📜 ⬆️ ⬇️

Again about ORM performance, or a new promising project - Pony ORM

In my first article on Habrahabr, I wrote about one of the main problems of existing ORM (Object-Relational-Mapping, object-relational mappings) - their performance. Considering and testing two of the most popular and well-known implementations of ORM in python, Django and SQLAlchemy, I came to the conclusion: The use of powerful universal ORMs results in very noticeable performance losses. In the case of using fast DBMS engines such as MySQL, the performance of data access is reduced by more than 3-5 times .

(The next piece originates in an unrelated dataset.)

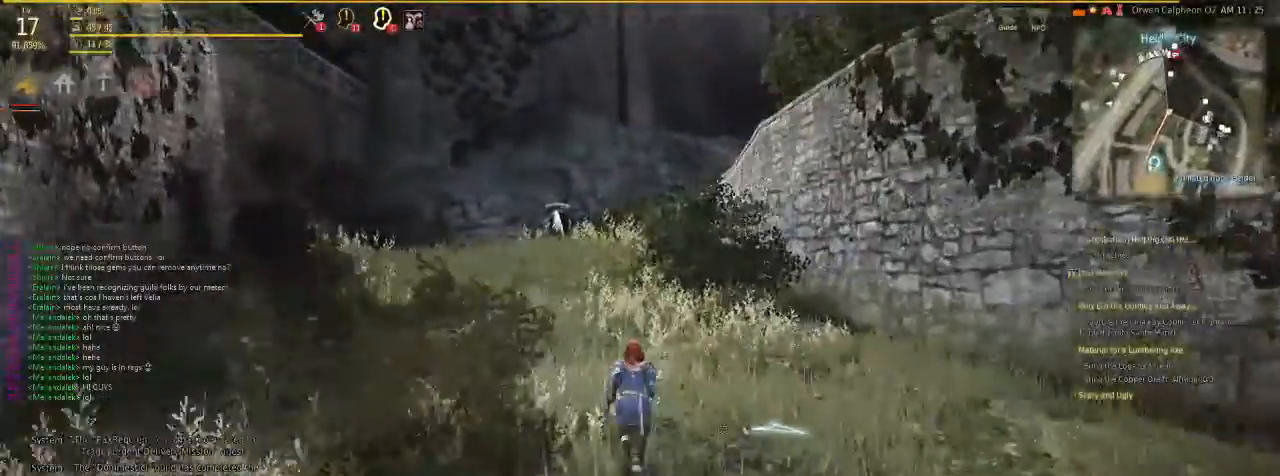
{"keys": ["f"], "mouse": [], "events": []}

Recently, I was contacted by one of the developers of the new ORM engine called pony and asked me to share my thoughts on this engine. I thought that these considerations may be of interest to the Habrahabr community.


Brief summary


')
I again conducted some performance tests, similar to those described in the previous article, and compared their results with the results shown by the pony ORM. To measure performance in the conditions of a cached parameterized request, I had to modify the test of receiving an object so that each new request received an object with a new key.

Result: pony ORM exceeds the best results of django and SQLAlchemy by 1.5-3 times, even without caching objects.

Why pony was better



I confess right away: I did not manage to use standard tools for equalizing pony ORM with django and SQLAlchemy. This happened because if django can be used to cache only specific queries, and in SQLAlchemy, prepared parameterized queries (with some nontrivial efforts), then pony ORM caches all that is possible . View text pony ORM diagonally revealed: cached

- ready SQL query text of a specific DBMS
- structure compiled from the query text
- broadcast relationship
- connections
- created objects
- read and modified objects
- requests for deferred reading
- requests for creating, updating and deleting objects
- queries to search for objects
- blocking requests
- requests to navigate through relationships and their modifications
- maybe something else that I missed

This caching allows you to execute code that uses it as quickly as possible, without worrying about cunning tricks about improving performance like the one I invented and described in desperation in one of my previous articles.

Of course, sometimes caching brings some inconvenience . For example, caching objects does not allow one to easily compare the state of an object in memory with its image in a table — this is sometimes necessary for correct processing of data that are competitively processed in different processes. In one of the pony releases, I personally would like to see the parameters that allow you to disable certain types of caching for a piece of code at will .

Wishes



What do I still lack in pony ORM to fully compare it with other ORM?

- data migration is an absolutely necessary procedure for large projects using ORM
- adapters to some popular DBMS, for example MS SQL
- full abstraction from a variety of DBMS in code
- access to full object metadata
- customization of field types
- complete documentation

What do I lack in modern ORM, which could be implemented in the pony ORM, while this project has not yet grown to a state of stagnation?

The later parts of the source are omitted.